The court’s three liberal justices were joined by conservative swing Justice Brian Hagedorn in ruling that three of the Trump campaign’s election claims were filed too late and one claim lacked merit, the Associated Press reported. The decision may have effectively ended the Trump campaign’s election challenge in the state.

The president’s lawsuit against Wisconsin’s elections commission sought to invalidate more than 221,000 absentee ballots in Dane and Milwaukee counties for purportedly failing to meet certain requirements. The lawsuit also requested the Republican-led state legislature to appoint pro-Trump electors to the Electoral College.
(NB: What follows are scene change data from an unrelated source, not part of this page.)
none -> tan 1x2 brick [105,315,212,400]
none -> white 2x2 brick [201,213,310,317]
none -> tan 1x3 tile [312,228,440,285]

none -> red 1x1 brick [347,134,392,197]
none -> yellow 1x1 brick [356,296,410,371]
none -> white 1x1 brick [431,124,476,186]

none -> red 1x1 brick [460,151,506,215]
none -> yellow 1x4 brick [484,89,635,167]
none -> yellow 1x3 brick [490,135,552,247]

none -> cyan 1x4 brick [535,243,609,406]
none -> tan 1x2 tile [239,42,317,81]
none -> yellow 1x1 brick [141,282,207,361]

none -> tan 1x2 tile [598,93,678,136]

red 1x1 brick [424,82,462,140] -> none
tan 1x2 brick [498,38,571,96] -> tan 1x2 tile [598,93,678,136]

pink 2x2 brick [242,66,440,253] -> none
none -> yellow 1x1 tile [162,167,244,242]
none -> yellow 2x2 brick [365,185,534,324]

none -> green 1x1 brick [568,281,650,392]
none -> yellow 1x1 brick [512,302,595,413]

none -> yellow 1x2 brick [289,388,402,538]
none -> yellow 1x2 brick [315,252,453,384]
Wisconsin’s Supreme Court previously declined to hear the lawsuit until it had gone through the state’s lower courts. A state court judge ruled against the election challenge Dec. 11 and the Trump campaign appealed to the Wisconsin Supreme Court.

The court’s ruling Monday relied on a legal doctrine mandating that plaintiffs in a lawsuit should not unreasonably delay in seeking relief, according to the Wisconsin State Journal. Hagedorn said the Trump campaign delayed in bringing its lawsuit forward and that ruling on an election more than one month later was “unreasonable in the extreme.”
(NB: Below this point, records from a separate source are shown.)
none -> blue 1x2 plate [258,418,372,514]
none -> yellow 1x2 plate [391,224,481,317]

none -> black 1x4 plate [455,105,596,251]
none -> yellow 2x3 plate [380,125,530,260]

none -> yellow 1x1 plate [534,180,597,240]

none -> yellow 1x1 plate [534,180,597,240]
“Our laws allow the challenge flag to be thrown regarding various aspects of election administration,” Hagedorn wrote in the majority opinion, using a sports analogy. “The challenges raised by the Campaign in this case, however, come long after the last play or even the last game; the Campaign is challenging the rulebook adopted before the season began.”

But the three dissenting conservative justices, including Chief Justice Patience Roggensack, argued that the court should have ruled on whether the absentee ballots in question were valid instead of rejecting the campaign’s claims outright, according to the Associated Press.

“A significant portion of the public does not believe that the November 3, 2020, presidential election was fairly conducted,” Roggensack wrote. “Once again, four justices on this court cannot be bothered with addressing what the statutes require to assure that absentee ballots are lawfully cast.”

Wisconsin’s electors met inside Democratic Gov. Tony Evers’ office roughly an hour after the court’s decision to cast the state’s 10 electoral votes for President-elect Joe Biden and Vice President-elect Kamala Harris, WKOW reported. (RELATED: Trump Lawyer Says New Wisconsin Lawsuit ‘Won’t Change’ Biden’s Electoral Win)

But Republican state lawmakers refused to accept the decision and met at the State Capitol separately to put forward their own group of electors, the Milwaukee Journal Sentinel reported.